[Dataset entries]
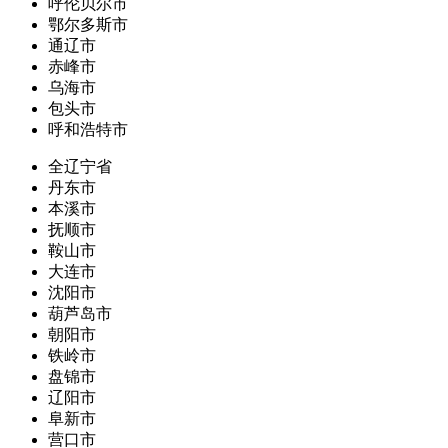
呼伦贝尔市
鄂尔多斯市
通辽市
赤峰市
乌海市
包头市
呼和浩特市
全辽宁省
丹东市
本溪市
抚顺市
鞍山市
大连市
沈阳市
葫芦岛市
朝阳市
铁岭市
盘锦市
辽阳市
阜新市
营口市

- TASK:
Rewrite the text read from the items, omitting the pictures, with "呼和浩特市" replaced by "呼市" and everything else left unchanged.

- OUTPUT FOR THIS EXERCISE:
呼伦贝尔市
鄂尔多斯市
通辽市
赤峰市
乌海市
包头市
呼市
全辽宁省
丹东市
本溪市
抚顺市
鞍山市
大连市
沈阳市
葫芦岛市
朝阳市
铁岭市
盘锦市
辽阳市
阜新市
营口市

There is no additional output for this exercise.